Lizzie considered that a moment. “Kitty is warm once you get to know her. And she’s gotten more so since they lost a huge chunk of money that pushed them back to normal rich people standards. What do you think, Max?”

Max nodded. “My parents were dumped by lifelong friends and supported by people they barely knew. It was eye-opening. Meanwhile, during all that, my mom reconnected with Sophia’s mom, Brenda, whom she went to grade school with. The scandal was hard on my parents, and Brenda’s situation put things in perspective. Health is king, and what they were going through was minor in comparison. Plus, my mom has hoarder tendencies like Brenda, just in a rich-lady way. I think they secretly talk about ‘collecting.’”

Soph rested her head on Max’s shoulder. “My mom’s been really good about going to therapy and not reverting to old habits. I think having Max’s mom in her life has helped because she has a good friend now. She’d been isolated for so long, and for whatever reason, Kitty broke through, and now they’re scary close.”

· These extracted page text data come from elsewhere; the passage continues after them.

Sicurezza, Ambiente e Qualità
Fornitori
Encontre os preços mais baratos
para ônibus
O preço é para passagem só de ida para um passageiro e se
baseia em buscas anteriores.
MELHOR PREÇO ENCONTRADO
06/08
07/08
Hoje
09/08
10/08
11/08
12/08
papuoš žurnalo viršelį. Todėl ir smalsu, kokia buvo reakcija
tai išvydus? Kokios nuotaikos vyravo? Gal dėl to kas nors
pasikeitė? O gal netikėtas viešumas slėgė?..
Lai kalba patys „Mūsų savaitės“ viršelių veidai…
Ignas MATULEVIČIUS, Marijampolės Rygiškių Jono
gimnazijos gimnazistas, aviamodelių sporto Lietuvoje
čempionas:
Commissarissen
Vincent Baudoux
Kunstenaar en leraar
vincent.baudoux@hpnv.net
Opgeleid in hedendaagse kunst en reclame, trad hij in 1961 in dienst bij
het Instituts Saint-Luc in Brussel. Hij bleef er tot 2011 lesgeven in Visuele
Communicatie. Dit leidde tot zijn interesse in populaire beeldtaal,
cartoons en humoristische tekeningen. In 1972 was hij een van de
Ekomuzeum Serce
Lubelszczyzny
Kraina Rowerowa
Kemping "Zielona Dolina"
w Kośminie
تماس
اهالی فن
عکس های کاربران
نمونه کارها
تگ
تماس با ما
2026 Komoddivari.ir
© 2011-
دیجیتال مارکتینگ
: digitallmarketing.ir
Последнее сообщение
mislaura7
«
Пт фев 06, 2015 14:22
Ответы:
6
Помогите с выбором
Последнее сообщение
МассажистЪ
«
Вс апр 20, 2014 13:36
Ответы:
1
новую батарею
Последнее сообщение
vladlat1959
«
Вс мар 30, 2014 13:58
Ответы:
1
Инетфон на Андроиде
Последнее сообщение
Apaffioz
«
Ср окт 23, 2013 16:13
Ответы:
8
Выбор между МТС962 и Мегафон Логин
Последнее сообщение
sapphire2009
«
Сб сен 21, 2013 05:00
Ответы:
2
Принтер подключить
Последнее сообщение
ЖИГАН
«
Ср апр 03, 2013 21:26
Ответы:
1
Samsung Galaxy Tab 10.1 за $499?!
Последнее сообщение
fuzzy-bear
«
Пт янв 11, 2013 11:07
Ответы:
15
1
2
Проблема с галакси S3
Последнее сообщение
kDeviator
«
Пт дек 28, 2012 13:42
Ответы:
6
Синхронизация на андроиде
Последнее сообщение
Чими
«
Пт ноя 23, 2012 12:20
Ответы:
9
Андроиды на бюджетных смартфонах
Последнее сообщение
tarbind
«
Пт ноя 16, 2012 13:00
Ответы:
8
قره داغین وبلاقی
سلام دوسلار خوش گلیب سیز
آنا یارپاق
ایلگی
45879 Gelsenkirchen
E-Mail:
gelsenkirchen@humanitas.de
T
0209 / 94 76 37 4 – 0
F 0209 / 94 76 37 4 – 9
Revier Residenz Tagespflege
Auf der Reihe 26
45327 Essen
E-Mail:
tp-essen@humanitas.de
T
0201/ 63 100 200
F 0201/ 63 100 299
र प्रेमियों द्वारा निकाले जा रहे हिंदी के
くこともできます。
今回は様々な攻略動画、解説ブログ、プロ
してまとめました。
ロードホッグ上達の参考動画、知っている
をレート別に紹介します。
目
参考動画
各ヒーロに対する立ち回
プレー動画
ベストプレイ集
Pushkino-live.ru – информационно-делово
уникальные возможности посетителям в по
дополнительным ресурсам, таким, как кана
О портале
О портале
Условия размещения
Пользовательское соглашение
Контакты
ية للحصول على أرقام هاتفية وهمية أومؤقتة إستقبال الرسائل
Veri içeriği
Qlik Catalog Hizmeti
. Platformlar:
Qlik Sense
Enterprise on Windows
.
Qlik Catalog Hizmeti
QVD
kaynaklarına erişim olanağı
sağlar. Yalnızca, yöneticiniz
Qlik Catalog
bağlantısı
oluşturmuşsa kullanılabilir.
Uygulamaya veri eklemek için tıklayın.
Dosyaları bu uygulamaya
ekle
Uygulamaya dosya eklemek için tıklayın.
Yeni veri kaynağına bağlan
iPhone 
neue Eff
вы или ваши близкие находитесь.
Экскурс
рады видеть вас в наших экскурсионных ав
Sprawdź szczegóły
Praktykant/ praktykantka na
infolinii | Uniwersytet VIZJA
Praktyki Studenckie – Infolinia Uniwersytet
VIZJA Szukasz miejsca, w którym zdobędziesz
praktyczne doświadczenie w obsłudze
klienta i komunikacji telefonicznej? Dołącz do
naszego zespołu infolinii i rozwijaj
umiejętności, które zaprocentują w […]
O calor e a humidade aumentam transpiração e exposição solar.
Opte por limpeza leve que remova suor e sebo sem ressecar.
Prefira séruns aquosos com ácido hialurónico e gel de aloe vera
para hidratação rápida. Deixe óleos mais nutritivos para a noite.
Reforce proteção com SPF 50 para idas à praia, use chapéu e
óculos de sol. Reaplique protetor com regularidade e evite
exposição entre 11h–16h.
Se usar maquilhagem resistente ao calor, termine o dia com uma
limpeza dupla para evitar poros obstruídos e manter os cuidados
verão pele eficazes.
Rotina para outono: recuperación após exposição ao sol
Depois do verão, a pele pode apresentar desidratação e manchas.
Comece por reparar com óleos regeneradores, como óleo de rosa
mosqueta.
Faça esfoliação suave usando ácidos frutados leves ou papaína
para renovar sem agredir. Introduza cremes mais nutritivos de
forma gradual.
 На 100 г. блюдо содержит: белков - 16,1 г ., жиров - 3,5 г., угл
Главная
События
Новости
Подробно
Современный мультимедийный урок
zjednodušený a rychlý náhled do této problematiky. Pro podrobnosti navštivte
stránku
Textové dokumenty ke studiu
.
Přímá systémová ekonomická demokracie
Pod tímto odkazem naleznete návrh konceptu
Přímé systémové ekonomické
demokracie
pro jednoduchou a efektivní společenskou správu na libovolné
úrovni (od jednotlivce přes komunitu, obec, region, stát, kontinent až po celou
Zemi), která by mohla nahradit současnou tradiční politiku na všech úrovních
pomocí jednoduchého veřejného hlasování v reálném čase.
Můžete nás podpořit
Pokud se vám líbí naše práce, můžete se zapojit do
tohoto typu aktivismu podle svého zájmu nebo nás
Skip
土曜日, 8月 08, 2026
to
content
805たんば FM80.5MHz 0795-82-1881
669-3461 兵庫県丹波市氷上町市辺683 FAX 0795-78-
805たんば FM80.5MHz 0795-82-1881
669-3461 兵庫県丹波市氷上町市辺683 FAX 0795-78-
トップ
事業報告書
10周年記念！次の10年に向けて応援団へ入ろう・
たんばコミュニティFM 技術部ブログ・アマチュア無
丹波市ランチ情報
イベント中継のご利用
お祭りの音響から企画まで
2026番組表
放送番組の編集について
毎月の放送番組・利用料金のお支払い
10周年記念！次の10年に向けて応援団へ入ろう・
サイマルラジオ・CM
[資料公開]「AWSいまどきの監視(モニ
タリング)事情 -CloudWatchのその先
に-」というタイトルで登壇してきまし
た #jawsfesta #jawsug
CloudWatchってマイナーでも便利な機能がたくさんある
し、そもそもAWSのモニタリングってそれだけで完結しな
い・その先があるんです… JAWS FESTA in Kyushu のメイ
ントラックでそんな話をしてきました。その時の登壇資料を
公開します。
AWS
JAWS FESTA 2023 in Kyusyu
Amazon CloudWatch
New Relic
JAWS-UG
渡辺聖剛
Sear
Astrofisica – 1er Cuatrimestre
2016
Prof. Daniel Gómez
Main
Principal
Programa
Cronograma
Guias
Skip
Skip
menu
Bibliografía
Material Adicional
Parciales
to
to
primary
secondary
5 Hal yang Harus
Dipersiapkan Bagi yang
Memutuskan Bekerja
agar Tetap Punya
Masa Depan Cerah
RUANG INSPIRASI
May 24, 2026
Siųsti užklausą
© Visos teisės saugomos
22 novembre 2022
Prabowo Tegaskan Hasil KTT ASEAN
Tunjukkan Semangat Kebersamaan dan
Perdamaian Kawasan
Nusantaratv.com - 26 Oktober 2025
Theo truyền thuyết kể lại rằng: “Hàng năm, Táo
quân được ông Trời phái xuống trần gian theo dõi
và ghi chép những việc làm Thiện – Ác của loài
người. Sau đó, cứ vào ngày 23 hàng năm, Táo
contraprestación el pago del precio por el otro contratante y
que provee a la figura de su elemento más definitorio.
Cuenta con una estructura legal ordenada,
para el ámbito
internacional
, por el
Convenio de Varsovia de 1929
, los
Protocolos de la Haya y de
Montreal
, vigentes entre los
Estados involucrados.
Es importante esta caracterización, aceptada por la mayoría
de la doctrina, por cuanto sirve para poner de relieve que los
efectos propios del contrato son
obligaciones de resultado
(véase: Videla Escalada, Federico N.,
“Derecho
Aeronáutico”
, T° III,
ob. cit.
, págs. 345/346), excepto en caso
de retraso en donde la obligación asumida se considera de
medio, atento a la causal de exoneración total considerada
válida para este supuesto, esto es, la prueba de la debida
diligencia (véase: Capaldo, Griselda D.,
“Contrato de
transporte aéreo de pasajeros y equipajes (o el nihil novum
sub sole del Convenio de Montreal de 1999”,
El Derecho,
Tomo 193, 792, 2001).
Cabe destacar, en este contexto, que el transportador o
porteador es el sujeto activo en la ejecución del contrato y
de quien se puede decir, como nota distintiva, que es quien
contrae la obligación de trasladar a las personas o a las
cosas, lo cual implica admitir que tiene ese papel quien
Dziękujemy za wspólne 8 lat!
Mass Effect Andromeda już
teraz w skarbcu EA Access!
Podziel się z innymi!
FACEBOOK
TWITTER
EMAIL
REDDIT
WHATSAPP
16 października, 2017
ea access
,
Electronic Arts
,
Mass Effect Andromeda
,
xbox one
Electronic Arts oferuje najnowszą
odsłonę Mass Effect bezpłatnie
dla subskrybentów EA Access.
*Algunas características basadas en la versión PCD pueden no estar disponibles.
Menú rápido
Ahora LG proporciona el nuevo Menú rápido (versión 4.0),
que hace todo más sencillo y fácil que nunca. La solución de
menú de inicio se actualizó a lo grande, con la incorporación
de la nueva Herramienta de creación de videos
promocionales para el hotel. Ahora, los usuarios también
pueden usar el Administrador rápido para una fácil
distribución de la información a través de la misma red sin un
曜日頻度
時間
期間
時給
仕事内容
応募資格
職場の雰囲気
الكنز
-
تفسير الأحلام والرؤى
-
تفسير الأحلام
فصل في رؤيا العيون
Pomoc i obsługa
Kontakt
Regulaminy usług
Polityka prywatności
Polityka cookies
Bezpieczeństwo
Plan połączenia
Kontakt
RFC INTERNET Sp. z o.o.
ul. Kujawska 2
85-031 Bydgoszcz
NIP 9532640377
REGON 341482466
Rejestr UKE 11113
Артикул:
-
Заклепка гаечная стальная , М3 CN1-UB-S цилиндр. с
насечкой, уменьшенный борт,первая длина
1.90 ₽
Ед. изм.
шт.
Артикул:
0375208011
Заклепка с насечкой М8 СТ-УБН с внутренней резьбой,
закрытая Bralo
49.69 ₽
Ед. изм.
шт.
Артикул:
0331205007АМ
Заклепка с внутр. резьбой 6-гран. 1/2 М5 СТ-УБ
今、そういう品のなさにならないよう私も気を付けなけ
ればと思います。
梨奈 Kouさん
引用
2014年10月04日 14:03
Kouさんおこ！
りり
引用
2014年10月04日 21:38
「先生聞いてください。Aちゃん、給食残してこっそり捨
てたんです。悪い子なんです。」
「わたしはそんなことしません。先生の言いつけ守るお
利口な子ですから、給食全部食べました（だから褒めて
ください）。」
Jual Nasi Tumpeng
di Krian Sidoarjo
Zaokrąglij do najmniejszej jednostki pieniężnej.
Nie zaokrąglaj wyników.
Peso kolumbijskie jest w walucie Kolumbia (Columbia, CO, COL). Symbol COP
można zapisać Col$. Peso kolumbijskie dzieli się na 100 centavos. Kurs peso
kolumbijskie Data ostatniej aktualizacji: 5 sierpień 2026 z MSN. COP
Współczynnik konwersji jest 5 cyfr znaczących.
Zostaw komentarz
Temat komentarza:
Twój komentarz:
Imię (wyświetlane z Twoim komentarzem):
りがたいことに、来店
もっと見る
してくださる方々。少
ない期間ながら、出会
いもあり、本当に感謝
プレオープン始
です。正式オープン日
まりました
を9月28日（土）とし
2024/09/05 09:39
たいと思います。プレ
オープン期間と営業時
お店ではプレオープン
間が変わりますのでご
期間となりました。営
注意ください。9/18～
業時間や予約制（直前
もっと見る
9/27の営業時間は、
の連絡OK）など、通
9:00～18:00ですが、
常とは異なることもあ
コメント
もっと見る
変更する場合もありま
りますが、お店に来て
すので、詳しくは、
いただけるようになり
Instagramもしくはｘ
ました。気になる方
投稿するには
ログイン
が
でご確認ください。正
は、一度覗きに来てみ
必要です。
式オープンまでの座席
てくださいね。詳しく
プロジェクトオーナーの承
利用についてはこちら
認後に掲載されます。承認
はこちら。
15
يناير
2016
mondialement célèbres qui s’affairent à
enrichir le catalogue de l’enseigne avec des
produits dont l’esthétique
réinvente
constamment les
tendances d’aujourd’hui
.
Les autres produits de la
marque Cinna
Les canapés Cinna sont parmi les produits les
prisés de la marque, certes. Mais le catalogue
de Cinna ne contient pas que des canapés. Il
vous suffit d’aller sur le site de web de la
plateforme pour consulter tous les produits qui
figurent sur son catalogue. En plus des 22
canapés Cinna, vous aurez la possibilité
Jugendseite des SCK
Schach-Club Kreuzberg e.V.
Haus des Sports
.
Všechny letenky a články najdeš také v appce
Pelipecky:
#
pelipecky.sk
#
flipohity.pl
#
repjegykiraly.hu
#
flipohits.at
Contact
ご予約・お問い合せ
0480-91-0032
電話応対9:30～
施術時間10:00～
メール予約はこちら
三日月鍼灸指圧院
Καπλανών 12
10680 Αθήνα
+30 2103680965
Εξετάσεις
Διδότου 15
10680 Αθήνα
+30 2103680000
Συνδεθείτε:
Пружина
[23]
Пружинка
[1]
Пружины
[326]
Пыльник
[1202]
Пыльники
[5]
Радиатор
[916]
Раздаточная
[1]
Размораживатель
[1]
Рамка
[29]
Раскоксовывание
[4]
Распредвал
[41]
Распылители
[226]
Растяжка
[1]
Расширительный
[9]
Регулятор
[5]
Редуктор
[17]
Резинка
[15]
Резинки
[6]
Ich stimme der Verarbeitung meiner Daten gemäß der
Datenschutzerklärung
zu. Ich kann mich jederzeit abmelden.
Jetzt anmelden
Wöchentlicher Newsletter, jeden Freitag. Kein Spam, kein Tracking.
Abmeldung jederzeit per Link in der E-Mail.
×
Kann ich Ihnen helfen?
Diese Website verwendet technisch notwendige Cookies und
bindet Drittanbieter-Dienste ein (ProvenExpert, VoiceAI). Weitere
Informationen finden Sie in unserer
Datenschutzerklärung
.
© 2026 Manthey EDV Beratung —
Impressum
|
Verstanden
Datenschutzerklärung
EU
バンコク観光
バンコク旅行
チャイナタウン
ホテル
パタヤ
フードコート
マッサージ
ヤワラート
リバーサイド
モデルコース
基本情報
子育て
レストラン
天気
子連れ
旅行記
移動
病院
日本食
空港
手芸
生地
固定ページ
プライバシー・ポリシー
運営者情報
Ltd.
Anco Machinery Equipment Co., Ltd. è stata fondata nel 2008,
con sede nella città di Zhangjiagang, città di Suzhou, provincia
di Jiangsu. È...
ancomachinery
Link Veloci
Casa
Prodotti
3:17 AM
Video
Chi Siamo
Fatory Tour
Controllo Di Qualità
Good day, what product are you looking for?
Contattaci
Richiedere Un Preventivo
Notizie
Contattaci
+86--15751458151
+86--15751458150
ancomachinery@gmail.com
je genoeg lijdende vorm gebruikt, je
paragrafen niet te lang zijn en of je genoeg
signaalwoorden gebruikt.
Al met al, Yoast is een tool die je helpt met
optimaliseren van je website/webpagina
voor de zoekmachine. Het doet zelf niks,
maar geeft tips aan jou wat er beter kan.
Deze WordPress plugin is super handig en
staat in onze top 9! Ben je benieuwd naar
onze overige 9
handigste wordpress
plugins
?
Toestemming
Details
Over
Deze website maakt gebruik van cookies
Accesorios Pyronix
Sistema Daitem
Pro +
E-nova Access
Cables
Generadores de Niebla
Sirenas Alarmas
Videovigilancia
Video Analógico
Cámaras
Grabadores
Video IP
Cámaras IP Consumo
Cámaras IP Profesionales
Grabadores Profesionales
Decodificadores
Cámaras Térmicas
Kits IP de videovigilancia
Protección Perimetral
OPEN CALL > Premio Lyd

Max winced. “I hate it when they whisper to each other. Makes me nervous.”

“Tell me about it.” Soph shivered. “You never know what they’re up to.”

“I’m looking forward to seeing them together,” Lizzie said cheerily.

“It’s a sight,” I said. “With my mom in her twenty-year-old muumuu and Kitty in her designer dresses. They absolutely love their ‘dates.’ I told Jack we should introduce his dad to them and bring all the parents together.”

Jack’s eyes grew round. “Don’t you dare introduce them to my innocent dad. He’s still getting over his illness.”

“What illness?” Max said.

I looked to see Jack’s response, because as far as I knew, he hadn’t shared his dad’s diagnosis with anyone.

Jack appeared cagey for a moment, before he cleared his throat and said, “He’s recovering from cancer.”